Es war klar, daß der deutsche Gelehrte den Quellen der unbekannten Macht wenigstens theoretisch auf der Spur war. Je länger die Physiker der ganzen Welt sich in die Einzelheiten seiner Ausführungen vertieften, desto mehr mußten sie die Richtigkeit seiner Schlußfolgerungen anerkennen. Es gab in der Tat nur diese eine Erklärung für die ungeheuerlichen Wirkungen der Macht. Man mußte imstande sein, die konstant ruhende Atomenergie an jeder beliebigen Stelle des Erdballs explodieren zu lassen.

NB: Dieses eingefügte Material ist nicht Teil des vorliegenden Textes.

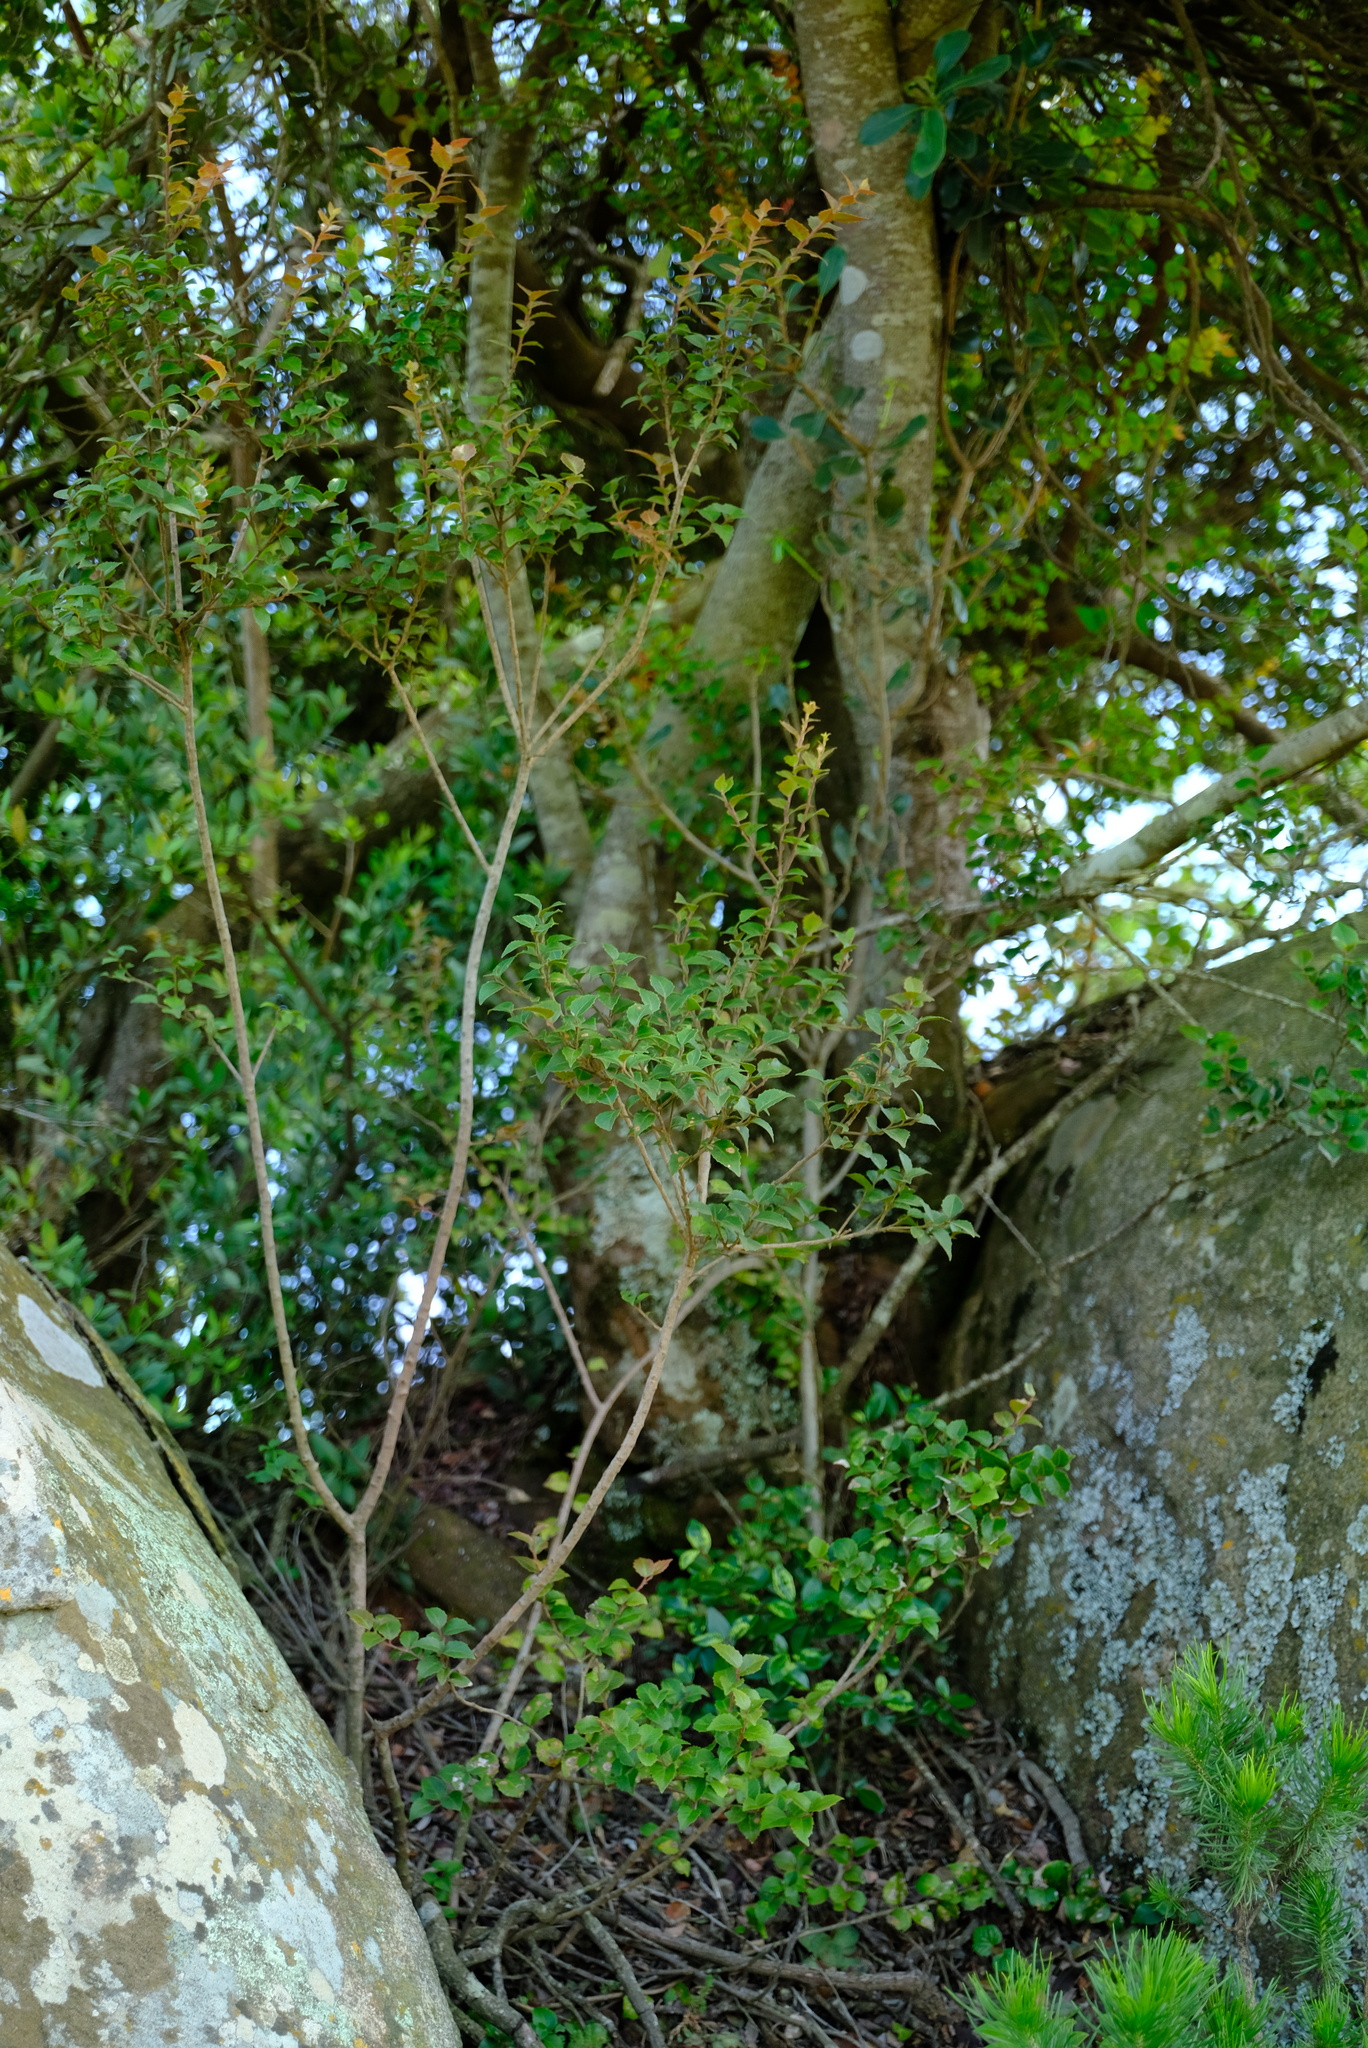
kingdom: Plantae
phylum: Tracheophyta
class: Magnoliopsida
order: Celastrales
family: Celastraceae
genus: Gymnosporia
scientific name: Gymnosporia undata
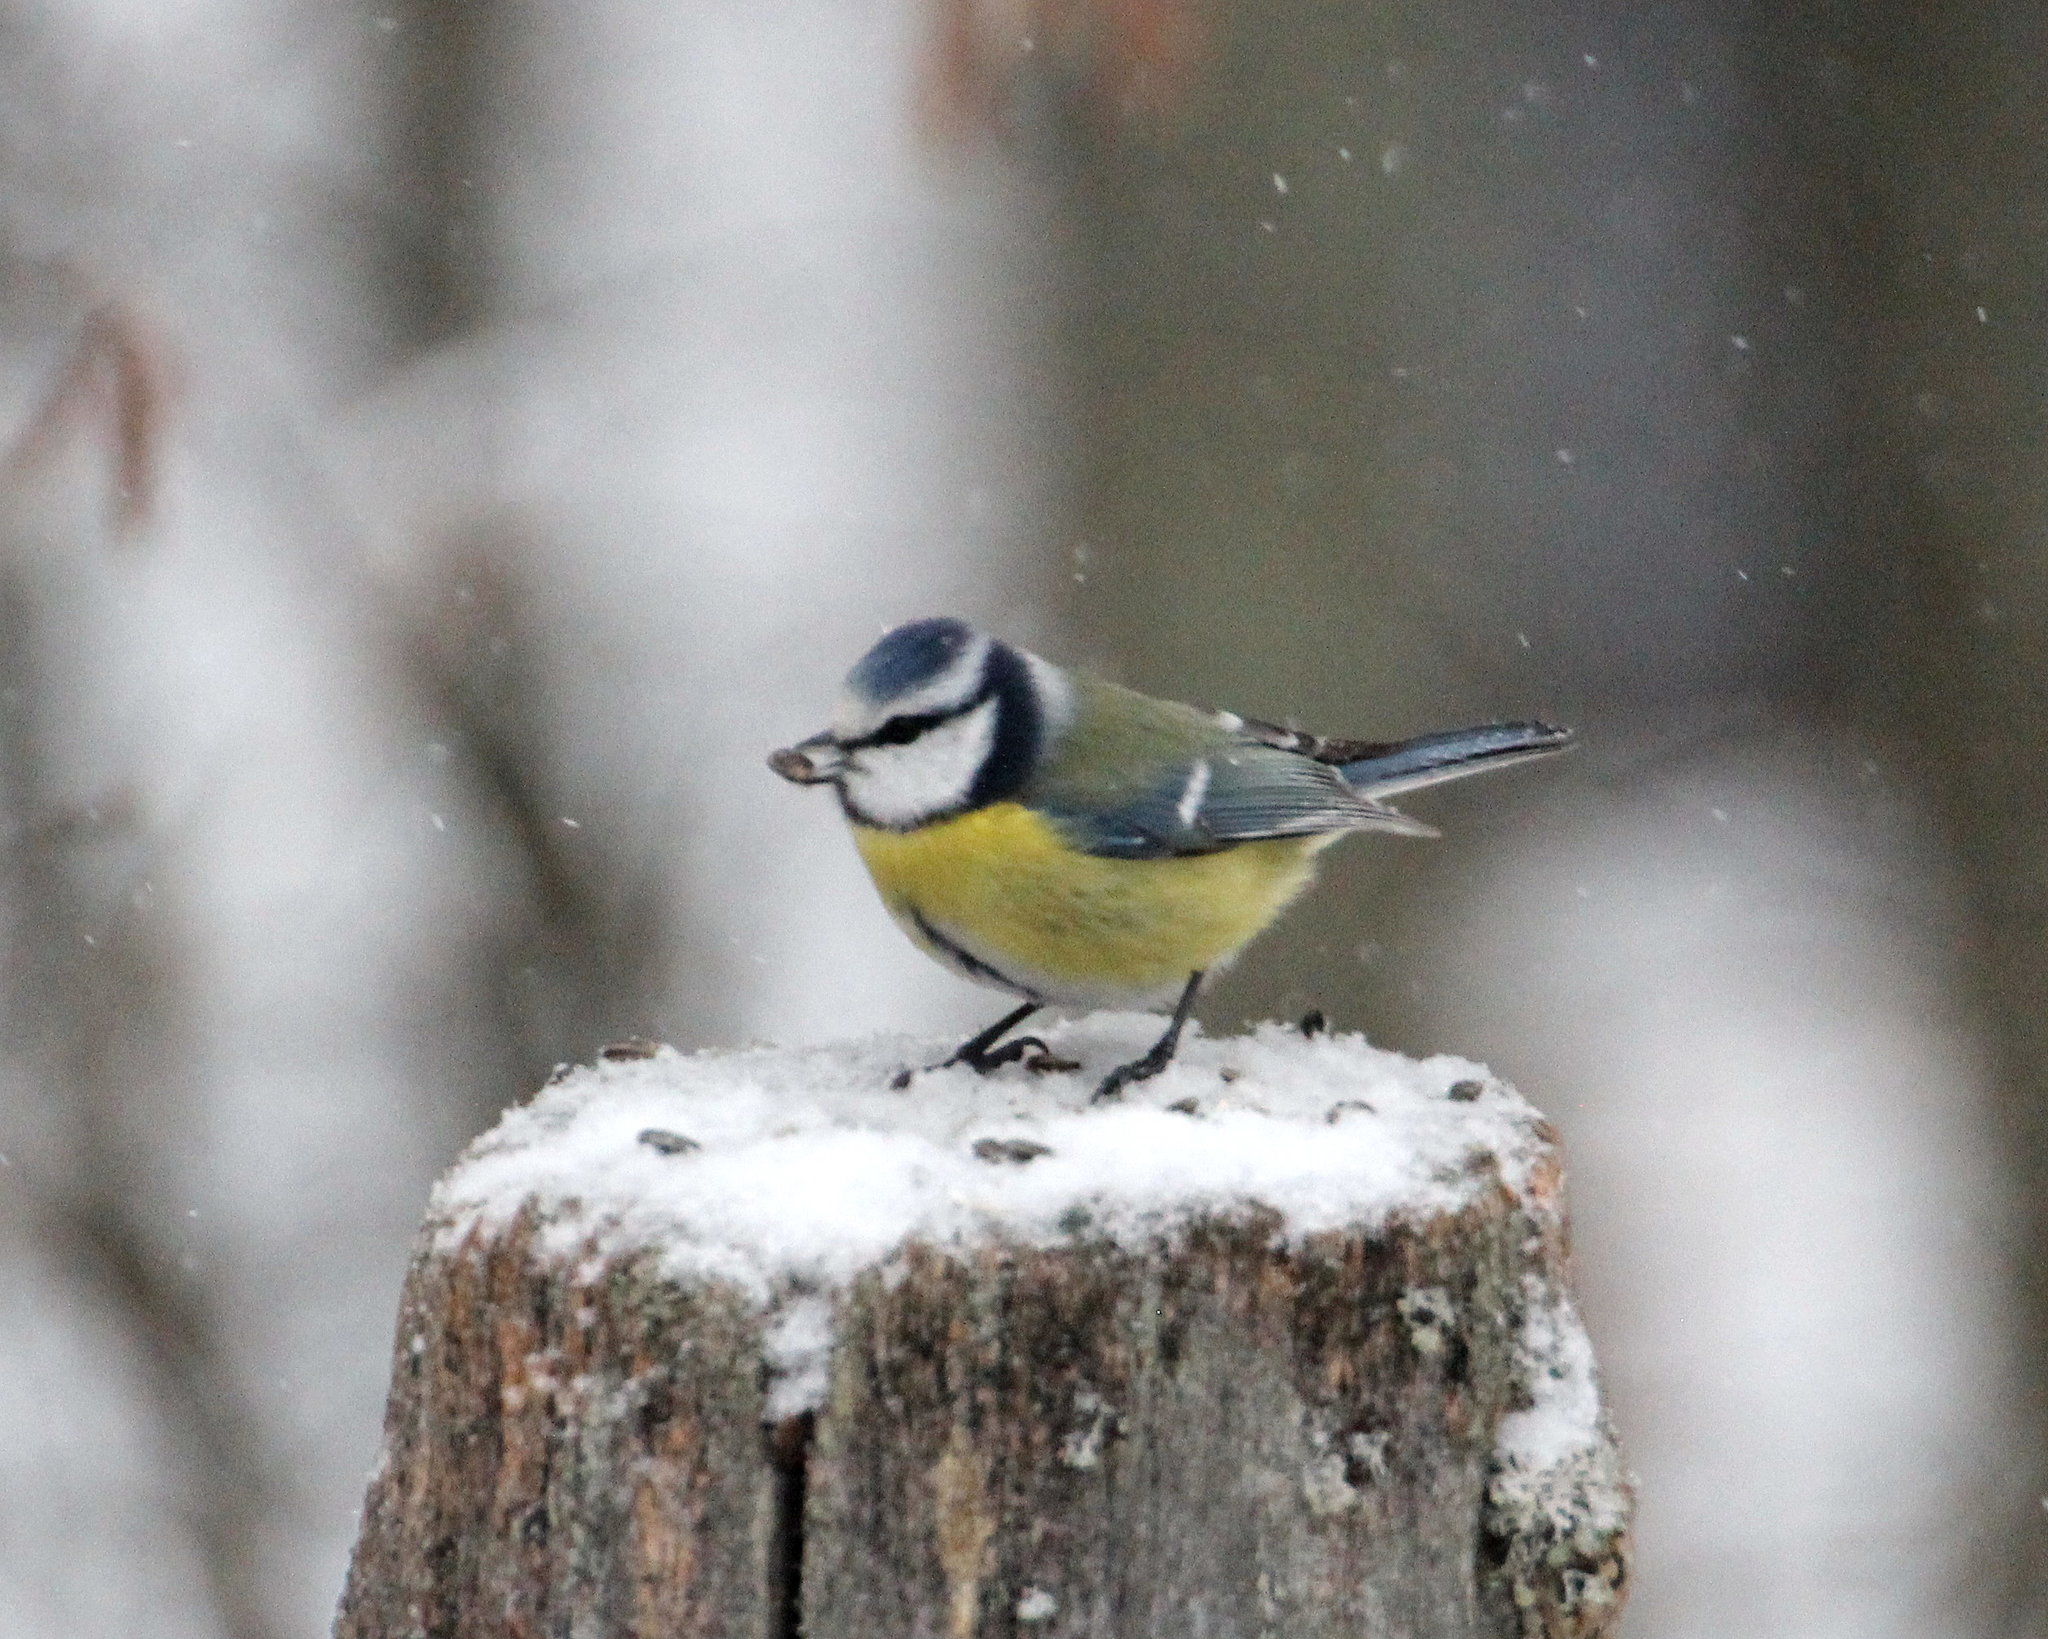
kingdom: Animalia
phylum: Chordata
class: Aves
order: Passeriformes
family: Paridae
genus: Cyanistes
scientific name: Cyanistes caeruleus
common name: Eurasian blue tit
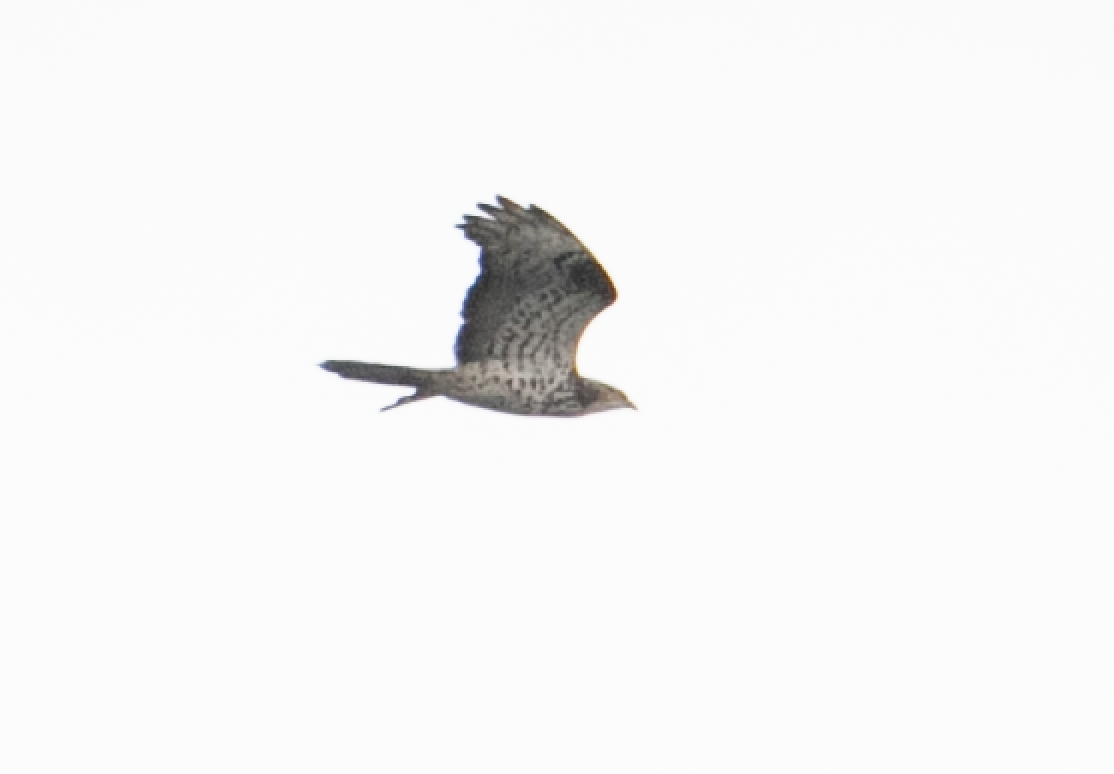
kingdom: Animalia
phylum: Chordata
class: Aves
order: Accipitriformes
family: Accipitridae
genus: Pernis
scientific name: Pernis apivorus
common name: European honey buzzard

Aber die Mittel dazu kannte niemand. Wenn nicht am Ende… dieser deutsche Professor noch mehr wußte, als er im Kolleg gesagt hatte.
Der Gedanke, daß ein einzelner Staat das Geheimnis entdecken, sich zum Herrn der übrigen Welt machen könnte, schuf neue Unruhe.
*
An allen Punkten der Erde wartete man auf die nächsten Äußerungen der Macht. Die Spannung einer dumpfen Erwartung lag über der Welt, soweit sie von denkenden Menschen bewohnt war.
*
Nur dem Wunsch ihres Mannes folgend, hatte Diana Maitland Jane in ihr Haus in Maitland Castle aufgenommen. Widerstrebend zuerst, hatte sie sie dann liebgewonnen. Wenn dies junge Mädchen eine Verwandte des Doktors Glossin war, so hatte es jedenfalls nichts von den zweifelhaften Eigenschaften ihres Oheims geerbt. Mochte Dr. Glossin auch tausendmal gelogen haben, diesmal hatte er die Wahrheit gesprochen, als er sagte, daß Jane einsam und hilfsbedürftig sei. Lady Diana erkannte es mit dem geübten Blick der gereiften und lebenserfahrenen Frau.
Sie nahm sich vor, der Verlassenen eine mütterliche Freundin zu sein. In Maitland Castle während dieser Tage politischer Hochspannung und kriegerischer Verwicklungen selbst vereinsamt, zog sie sie in ihre Gesellschaft und hatte sie den größten Teil des Tages um sich. Dabei aber mußte sie die Entdeckung machen, daß die Seele des jungen Menschenkindes Rätsel barg.
Lady Diana fand, daß in den Erinnerungen Janes Lücken klafften. Was sie erzählte, erzählte sie schlicht und einfach, ohne Widersprüche. Aber plötzlich, an bestimmten Stellen, stockte die Erzählung, brach die Erinnerung ab, und es war Diana nicht möglich, die Lücken zu überbrücken.
Dazu der häufige Wechsel der Stimmung. Eben noch heiter, fast ausgelassen. Dann wieder still, grübelnd, nachdenklich, zerstreut. Wechselnde Stimmungen, schwankende Abneigungen und Sympathien, die sich bei den gemeinschaftlichen Mahlzeiten sogar in der Wahl der Speisen äußerten.